**本文抜粋:**
━━━━
禅宗の特徴は、仏教の経典・戒律を無視し、新しい修行の規則を定めた。
地面にいる虫を殺す可能性があるから、殺生戒を守るためには農業ができない。
労働ができないので、乞食をするしかない。
【 禅宗 】
農業や料理を修行と捉えた。
僧侶が料理をするが、殺生戒を守り、味噌や豆腐など、植物タンパクを多用する精進料理を発達させた。( 精進料理が日本に伝わって日本料理のベースとなった。)
日本の仏教②
武士は、農地を経営し政治・経済の実務を担当しながら、十分な社会的地位が与えられず、「 殺人 ( 不法行為 ) を常習とする 」という虚無感に苛まれていた。
━━━━
**データ抜粋:**

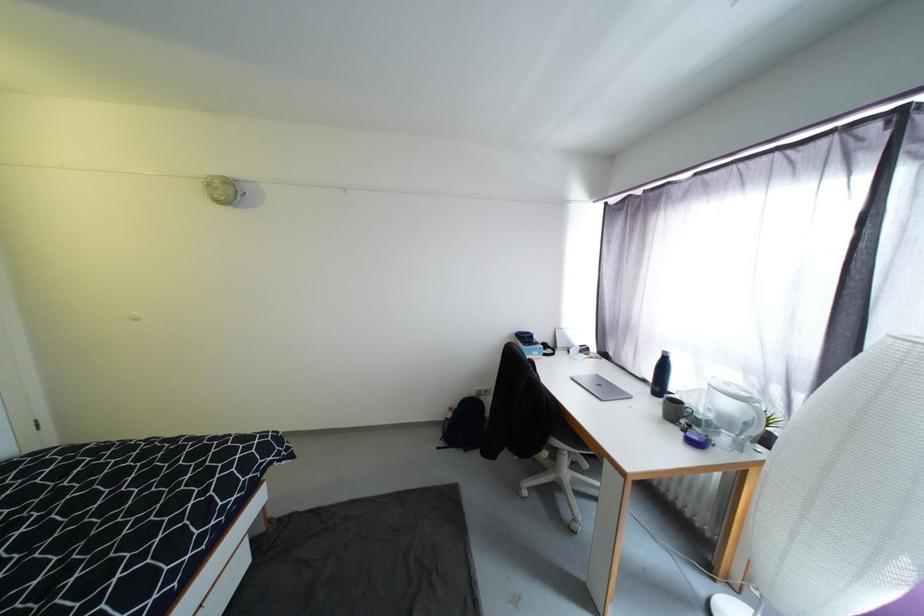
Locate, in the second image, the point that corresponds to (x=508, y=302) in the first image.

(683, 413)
━━━━
**作業内容:**
禅宗に関する本文のうち、「禅宗の特徴は、仏教の経典・戒律を無視し、新しい修行の規則を定めた。」から始まり「日本料理のベースとなった。)」まで続く部分を、「農業」を「耕作」に置き換えて書き直してください。 本文だけを手がかりにして取り組んでください。

**解答:**
禅宗の特徴は、仏教の経典・戒律を無視し、新しい修行の規則を定めた。
地面にいる虫を殺す可能性があるから、殺生戒を守るためには耕作ができない。
労働ができないので、乞食をするしかない。
【 禅宗 】
耕作や料理を修行と捉えた。
僧侶が料理をするが、殺生戒を守り、味噌や豆腐など、植物タンパクを多用する精進料理を発達させた。( 精進料理が日本に伝わって日本料理のベースとなった。)